*ASSIGNMENT*
Only the text of the entries below should appear in your exact transcription; leave out every picture.
──────── INPUT RECORDS
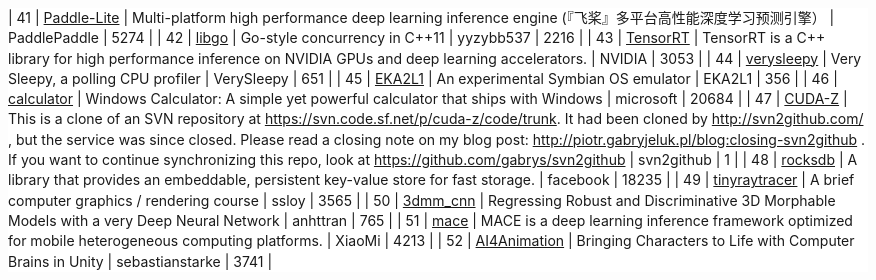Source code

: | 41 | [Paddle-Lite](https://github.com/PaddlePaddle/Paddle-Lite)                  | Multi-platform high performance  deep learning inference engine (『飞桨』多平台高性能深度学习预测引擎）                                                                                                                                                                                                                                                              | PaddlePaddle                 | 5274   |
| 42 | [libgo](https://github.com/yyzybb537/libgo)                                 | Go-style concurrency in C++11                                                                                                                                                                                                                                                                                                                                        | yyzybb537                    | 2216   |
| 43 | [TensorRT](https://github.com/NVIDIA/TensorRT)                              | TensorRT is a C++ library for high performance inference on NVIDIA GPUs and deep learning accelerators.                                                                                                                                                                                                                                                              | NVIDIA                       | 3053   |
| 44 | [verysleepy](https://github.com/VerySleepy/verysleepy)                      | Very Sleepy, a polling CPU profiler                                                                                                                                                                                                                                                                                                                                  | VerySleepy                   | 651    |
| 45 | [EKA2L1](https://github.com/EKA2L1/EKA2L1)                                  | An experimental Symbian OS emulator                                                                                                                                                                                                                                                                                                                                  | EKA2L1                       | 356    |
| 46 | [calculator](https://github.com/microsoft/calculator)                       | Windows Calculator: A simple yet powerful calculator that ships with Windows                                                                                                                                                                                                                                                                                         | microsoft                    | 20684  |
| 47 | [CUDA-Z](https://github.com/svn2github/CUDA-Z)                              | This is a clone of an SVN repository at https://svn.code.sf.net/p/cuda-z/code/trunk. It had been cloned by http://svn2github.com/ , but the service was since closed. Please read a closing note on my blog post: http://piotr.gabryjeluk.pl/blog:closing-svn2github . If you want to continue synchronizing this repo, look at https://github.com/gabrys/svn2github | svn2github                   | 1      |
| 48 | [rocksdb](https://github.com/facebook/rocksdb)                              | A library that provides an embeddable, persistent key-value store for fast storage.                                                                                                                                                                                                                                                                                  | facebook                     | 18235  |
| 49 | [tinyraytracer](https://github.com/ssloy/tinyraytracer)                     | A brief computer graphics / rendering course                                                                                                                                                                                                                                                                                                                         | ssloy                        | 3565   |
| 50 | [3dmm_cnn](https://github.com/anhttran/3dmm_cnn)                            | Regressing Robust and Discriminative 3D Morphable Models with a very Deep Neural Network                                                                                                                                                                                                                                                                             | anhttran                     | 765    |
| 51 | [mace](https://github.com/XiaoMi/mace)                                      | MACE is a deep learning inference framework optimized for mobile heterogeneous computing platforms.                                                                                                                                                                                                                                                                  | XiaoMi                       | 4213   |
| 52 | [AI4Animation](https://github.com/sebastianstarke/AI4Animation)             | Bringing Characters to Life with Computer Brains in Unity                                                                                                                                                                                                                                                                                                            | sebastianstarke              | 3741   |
────────────────
*RESULT FOR THIS EXERCISE*
Source code

: | 41 | [Paddle-Lite](https://github.com/PaddlePaddle/Paddle-Lite)                  | Multi-platform high performance  deep learning inference engine (『飞桨』多平台高性能深度学习预测引擎）                                                                                                                                                                                                                                                              | PaddlePaddle                 | 5274   |
| 42 | [libgo](https://github.com/yyzybb537/libgo)                                 | Go-style concurrency in C++11                                                                                                                                                                                                                                                                                                                                        | yyzybb537                    | 2216   |
| 43 | [TensorRT](https://github.com/NVIDIA/TensorRT)                              | TensorRT is a C++ library for high performance inference on NVIDIA GPUs and deep learning accelerators.                                                                                                                                                                                                                                                              | NVIDIA                       | 3053   |
| 44 | [verysleepy](https://github.com/VerySleepy/verysleepy)                      | Very Sleepy, a polling CPU profiler                                                                                                                                                                                                                                                                                                                                  | VerySleepy                   | 651    |
| 45 | [EKA2L1](https://github.com/EKA2L1/EKA2L1)                                  | An experimental Symbian OS emulator                                                                                                                                                                                                                                                                                                                                  | EKA2L1                       | 356    |
| 46 | [calculator](https://github.com/microsoft/calculator)                       | Windows Calculator: A simple yet powerful calculator that ships with Windows                                                                                                                                                                                                                                                                                         | microsoft                    | 20684  |
| 47 | [CUDA-Z](https://github.com/svn2github/CUDA-Z)                              | This is a clone of an SVN repository at https://svn.code.sf.net/p/cuda-z/code/trunk. It had been cloned by http://svn2github.com/ , but the service was since closed. Please read a closing note on my blog post: http://piotr.gabryjeluk.pl/blog:closing-svn2github . If you want to continue synchronizing this repo, look at https://github.com/gabrys/svn2github | svn2github                   | 1      |
| 48 | [rocksdb](https://github.com/facebook/rocksdb)                              | A library that provides an embeddable, persistent key-value store for fast storage.                                                                                                                                                                                                                                                                                  | facebook                     | 18235  |
| 49 | [tinyraytracer](https://github.com/ssloy/tinyraytracer)                     | A brief computer graphics / rendering course                                                                                                                                                                                                                                                                                                                         | ssloy                        | 3565   |
| 50 | [3dmm_cnn](https://github.com/anhttran/3dmm_cnn)                            | Regressing Robust and Discriminative 3D Morphable Models with a very Deep Neural Network                                                                                                                                                                                                                                                                             | anhttran                     | 765    |
| 51 | [mace](https://github.com/XiaoMi/mace)                                      | MACE is a deep learning inference framework optimized for mobile heterogeneous computing platforms.                                                                                                                                                                                                                                                                  | XiaoMi                       | 4213   |
| 52 | [AI4Animation](https://github.com/sebastianstarke/AI4Animation)             | Bringing Characters to Life with Computer Brains in Unity                                                                                                                                                                                                                                                                                                            | sebastianstarke              | 3741   |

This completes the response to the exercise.